• **Task to complete**: How many lines in the records below contain the word "calcio"? Give only the number.

*** Opening Record extracts ***

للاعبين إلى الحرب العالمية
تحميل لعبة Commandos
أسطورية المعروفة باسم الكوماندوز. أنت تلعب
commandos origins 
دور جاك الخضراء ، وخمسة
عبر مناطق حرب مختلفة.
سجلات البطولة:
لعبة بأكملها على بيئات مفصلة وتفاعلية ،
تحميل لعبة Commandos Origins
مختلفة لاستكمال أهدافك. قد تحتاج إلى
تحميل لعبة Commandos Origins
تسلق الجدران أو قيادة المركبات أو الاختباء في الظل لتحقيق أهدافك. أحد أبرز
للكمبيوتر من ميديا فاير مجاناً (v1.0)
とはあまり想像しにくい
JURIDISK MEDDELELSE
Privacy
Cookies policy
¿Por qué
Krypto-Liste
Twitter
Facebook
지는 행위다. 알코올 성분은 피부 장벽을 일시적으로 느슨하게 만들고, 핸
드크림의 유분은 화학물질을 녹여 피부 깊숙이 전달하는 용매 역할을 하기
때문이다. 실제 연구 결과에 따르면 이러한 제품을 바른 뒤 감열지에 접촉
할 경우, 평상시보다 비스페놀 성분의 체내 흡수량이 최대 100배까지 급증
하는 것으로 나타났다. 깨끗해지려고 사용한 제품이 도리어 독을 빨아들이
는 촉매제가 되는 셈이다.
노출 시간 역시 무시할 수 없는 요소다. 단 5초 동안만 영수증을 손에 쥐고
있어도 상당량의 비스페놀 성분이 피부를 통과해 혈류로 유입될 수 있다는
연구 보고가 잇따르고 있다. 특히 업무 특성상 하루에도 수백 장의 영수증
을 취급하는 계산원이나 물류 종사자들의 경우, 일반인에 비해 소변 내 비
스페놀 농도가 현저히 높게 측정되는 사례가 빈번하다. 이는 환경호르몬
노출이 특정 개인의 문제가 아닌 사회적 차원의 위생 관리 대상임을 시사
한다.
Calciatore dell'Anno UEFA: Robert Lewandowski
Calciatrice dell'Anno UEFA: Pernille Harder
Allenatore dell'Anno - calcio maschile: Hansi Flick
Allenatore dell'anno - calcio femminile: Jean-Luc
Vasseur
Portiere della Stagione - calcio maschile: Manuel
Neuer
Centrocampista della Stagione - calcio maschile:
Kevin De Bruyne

*** Closing Record extracts ***
*** Opening Record extracts ***

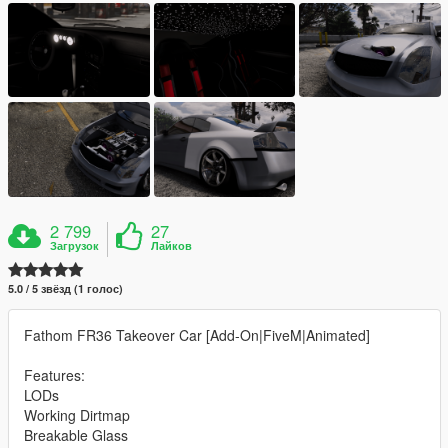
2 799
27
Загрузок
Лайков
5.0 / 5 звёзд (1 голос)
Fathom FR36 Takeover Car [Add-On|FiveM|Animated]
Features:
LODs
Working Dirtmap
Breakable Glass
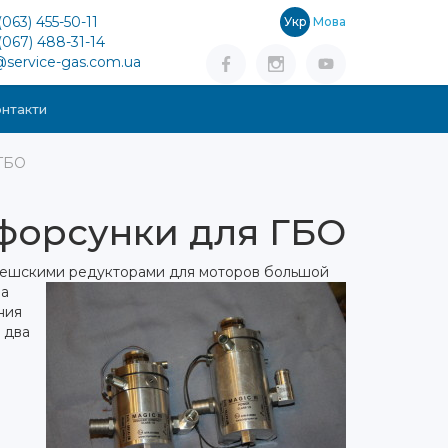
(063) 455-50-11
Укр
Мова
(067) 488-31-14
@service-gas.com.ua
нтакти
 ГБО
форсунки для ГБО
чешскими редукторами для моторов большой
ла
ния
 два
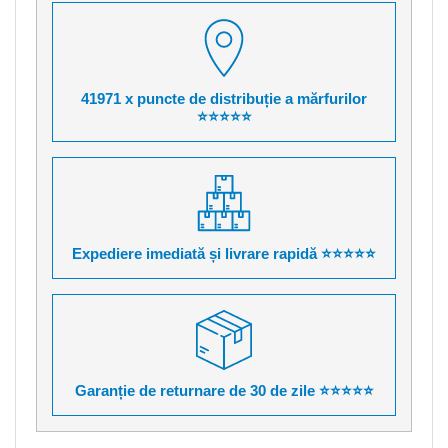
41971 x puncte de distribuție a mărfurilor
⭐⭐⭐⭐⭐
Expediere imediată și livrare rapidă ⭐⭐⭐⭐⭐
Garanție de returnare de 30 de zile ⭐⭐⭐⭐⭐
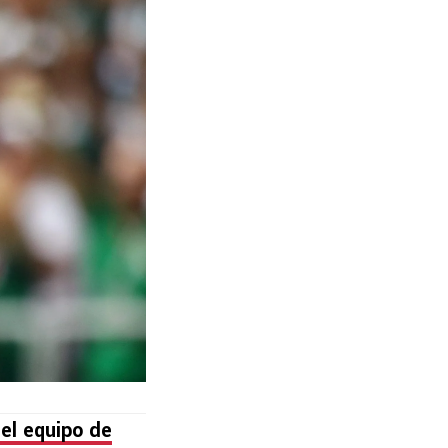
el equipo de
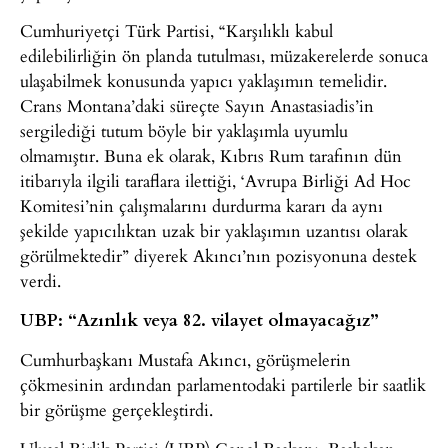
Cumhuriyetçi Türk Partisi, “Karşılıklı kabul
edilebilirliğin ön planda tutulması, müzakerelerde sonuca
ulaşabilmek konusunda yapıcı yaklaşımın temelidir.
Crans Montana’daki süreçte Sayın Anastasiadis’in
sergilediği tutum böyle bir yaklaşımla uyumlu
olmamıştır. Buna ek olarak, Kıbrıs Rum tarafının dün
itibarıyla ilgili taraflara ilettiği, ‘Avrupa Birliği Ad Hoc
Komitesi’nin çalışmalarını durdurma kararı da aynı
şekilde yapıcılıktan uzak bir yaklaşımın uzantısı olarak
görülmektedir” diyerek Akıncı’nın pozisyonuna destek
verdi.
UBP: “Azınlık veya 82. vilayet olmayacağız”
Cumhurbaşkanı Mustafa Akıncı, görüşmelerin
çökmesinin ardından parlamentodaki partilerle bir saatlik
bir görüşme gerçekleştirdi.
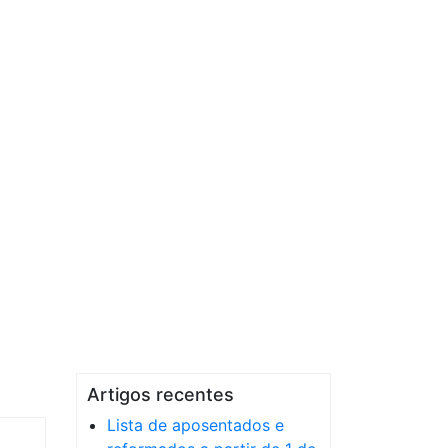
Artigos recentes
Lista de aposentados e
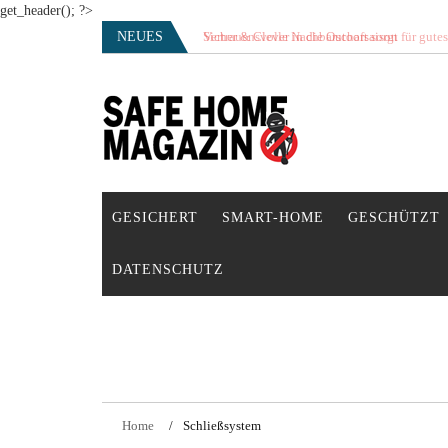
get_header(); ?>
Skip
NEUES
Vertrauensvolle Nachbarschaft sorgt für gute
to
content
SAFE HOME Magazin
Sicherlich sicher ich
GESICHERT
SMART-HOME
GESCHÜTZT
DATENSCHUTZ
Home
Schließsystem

*** Closing Record extracts ***
*** Opening Record extracts ***

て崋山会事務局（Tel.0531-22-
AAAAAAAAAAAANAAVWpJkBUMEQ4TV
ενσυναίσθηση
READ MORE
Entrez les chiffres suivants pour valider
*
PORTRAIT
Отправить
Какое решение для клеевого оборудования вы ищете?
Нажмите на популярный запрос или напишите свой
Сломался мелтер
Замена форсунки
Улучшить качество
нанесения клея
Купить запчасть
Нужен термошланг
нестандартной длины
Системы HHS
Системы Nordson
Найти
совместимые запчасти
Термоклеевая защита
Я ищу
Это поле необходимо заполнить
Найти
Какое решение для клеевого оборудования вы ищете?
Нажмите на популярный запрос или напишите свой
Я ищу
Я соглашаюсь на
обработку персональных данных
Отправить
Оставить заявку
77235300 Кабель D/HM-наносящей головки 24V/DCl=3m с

*** Closing Record extracts ***

• **Output of the task**: 4